Data for processing:
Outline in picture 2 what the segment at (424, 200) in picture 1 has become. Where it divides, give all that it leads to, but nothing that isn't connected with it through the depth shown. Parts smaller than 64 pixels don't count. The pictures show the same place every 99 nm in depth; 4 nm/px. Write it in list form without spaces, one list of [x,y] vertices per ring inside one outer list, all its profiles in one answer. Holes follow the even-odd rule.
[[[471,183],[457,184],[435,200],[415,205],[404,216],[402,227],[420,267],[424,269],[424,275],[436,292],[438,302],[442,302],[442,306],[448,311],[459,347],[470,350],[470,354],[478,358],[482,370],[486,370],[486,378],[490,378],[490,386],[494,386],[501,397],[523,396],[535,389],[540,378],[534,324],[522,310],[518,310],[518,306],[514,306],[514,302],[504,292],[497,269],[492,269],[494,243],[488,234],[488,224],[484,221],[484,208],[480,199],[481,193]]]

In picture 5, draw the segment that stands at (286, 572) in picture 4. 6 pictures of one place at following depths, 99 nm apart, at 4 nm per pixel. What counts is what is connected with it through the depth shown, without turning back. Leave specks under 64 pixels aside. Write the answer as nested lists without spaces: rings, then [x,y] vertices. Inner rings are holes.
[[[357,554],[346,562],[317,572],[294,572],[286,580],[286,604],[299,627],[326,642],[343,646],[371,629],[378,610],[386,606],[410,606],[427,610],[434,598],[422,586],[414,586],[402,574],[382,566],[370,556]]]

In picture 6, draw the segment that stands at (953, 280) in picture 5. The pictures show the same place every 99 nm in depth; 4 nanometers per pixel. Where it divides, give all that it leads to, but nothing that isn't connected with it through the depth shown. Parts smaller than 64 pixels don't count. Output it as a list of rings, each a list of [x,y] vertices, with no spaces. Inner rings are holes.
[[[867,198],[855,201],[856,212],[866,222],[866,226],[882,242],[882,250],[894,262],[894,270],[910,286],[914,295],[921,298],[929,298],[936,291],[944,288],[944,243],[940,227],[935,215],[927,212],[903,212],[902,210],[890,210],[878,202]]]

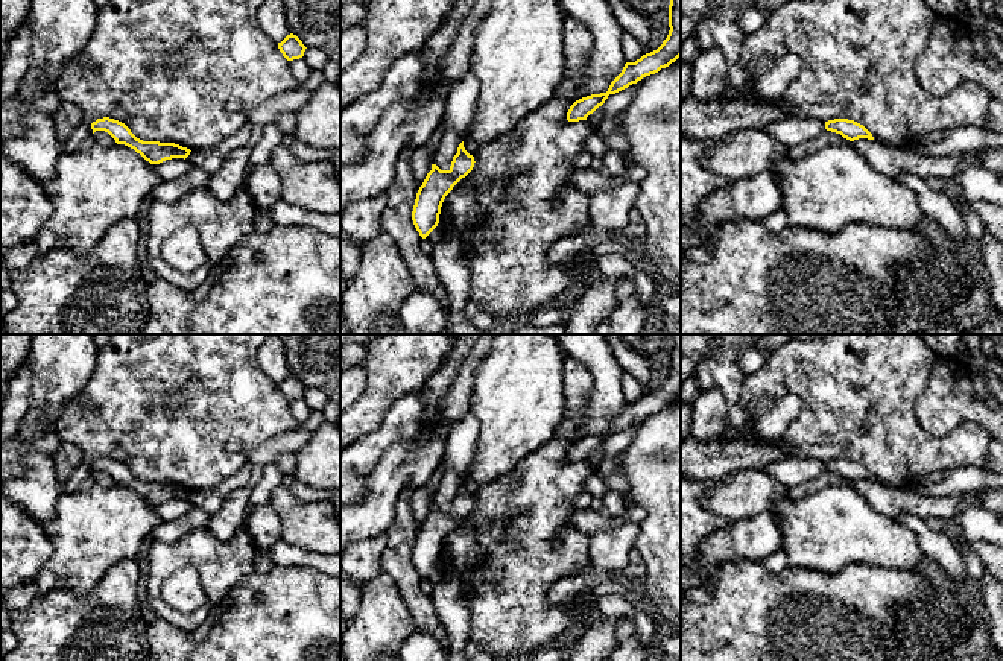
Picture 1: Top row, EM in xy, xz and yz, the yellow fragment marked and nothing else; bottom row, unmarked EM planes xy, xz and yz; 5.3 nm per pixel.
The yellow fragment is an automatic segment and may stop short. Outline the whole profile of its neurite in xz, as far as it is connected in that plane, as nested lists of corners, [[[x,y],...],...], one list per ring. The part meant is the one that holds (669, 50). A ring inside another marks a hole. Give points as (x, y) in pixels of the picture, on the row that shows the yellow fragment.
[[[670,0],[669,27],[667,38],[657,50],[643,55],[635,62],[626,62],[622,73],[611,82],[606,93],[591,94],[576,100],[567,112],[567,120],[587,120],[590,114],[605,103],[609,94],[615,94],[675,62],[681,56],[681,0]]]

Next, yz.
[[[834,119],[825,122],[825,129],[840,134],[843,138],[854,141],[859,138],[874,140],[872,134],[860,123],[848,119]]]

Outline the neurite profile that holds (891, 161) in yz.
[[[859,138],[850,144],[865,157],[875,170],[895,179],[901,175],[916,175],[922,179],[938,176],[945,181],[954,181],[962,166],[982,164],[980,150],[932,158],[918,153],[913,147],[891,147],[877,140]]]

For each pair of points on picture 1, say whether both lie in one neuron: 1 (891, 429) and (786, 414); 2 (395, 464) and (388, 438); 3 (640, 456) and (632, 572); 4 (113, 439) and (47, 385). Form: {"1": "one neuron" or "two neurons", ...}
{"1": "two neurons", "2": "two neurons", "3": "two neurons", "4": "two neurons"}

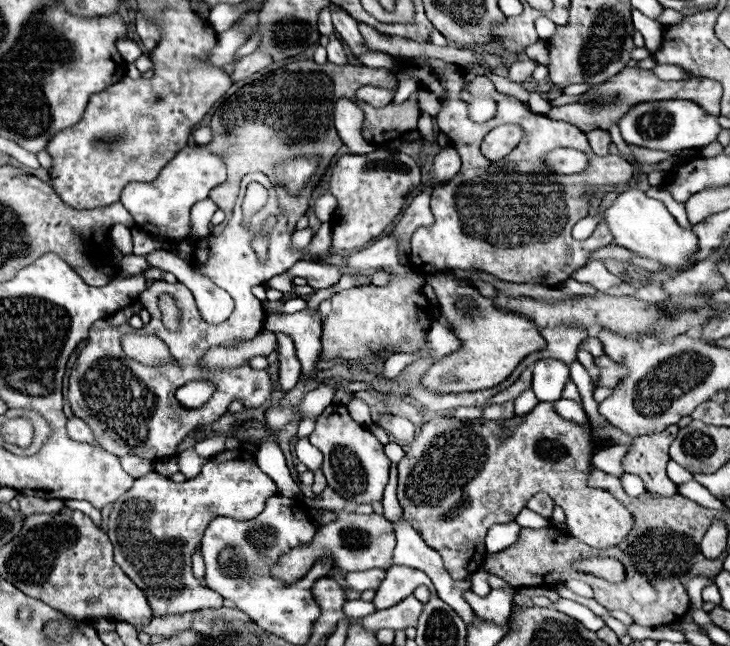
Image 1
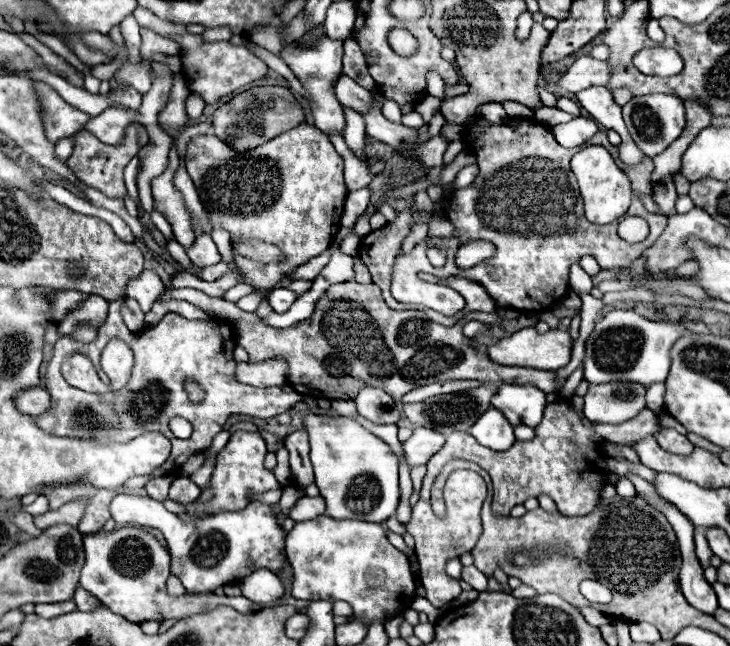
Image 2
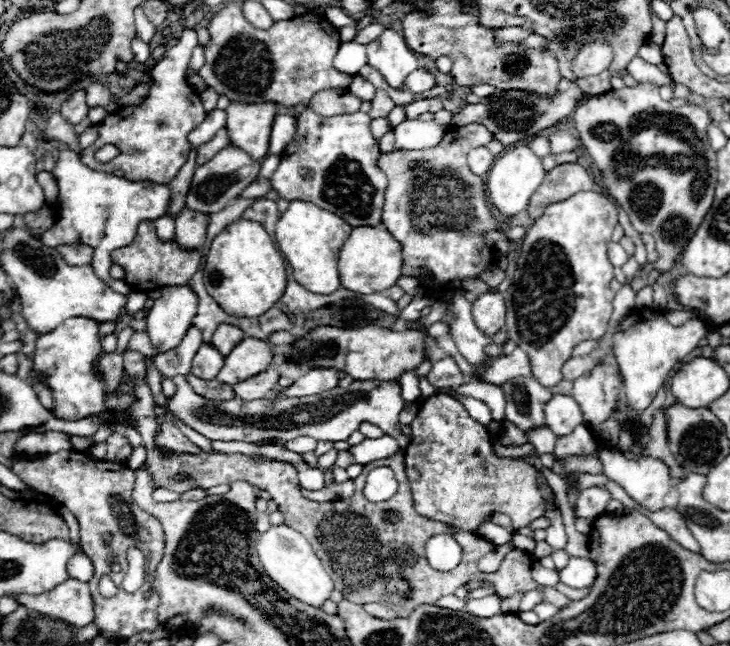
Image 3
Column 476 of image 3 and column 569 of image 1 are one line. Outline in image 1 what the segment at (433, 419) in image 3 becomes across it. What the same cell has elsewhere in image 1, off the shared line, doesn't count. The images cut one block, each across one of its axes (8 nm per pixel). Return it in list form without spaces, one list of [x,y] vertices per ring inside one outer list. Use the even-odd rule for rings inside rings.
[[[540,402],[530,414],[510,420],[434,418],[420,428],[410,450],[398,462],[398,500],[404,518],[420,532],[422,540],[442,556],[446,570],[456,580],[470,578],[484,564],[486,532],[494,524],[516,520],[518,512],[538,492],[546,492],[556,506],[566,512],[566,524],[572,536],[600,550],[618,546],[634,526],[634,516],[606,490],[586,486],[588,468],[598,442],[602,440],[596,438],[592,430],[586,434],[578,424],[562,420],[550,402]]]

Your task:
From the line containing "For each pair" through the final line of the listing above, reproduce every line exactly, with no pictures.

Response for this exercise:
For each pair of points on picture 1, say whether both lie in one neuron: 1 (891, 429) and (786, 414); 2 (395, 464) and (388, 438); 3 (640, 456) and (632, 572); 4 (113, 439) and (47, 385). Form: {"1": "one neuron" or "two neurons", ...}
{"1": "two neurons", "2": "two neurons", "3": "two neurons", "4": "two neurons"}

Image 1
Image 2
Image 3
Column 476 of image 3 and column 569 of image 1 are one line. Outline in image 1 what the segment at (433, 419) in image 3 becomes across it. What the same cell has elsewhere in image 1, off the shared line, doesn't count. The images cut one block, each across one of its axes (8 nm per pixel). Return it in list form without spaces, one list of [x,y] vertices per ring inside one outer list. Use the even-odd rule for rings inside rings.
[[[540,402],[530,414],[510,420],[434,418],[420,428],[410,450],[398,462],[398,500],[404,518],[420,532],[422,540],[442,556],[446,570],[456,580],[470,578],[484,564],[486,532],[494,524],[516,520],[518,512],[538,492],[546,492],[556,506],[566,512],[566,524],[572,536],[600,550],[618,546],[634,526],[634,516],[606,490],[586,486],[588,468],[598,442],[602,440],[596,438],[592,430],[586,434],[578,424],[562,420],[550,402]]]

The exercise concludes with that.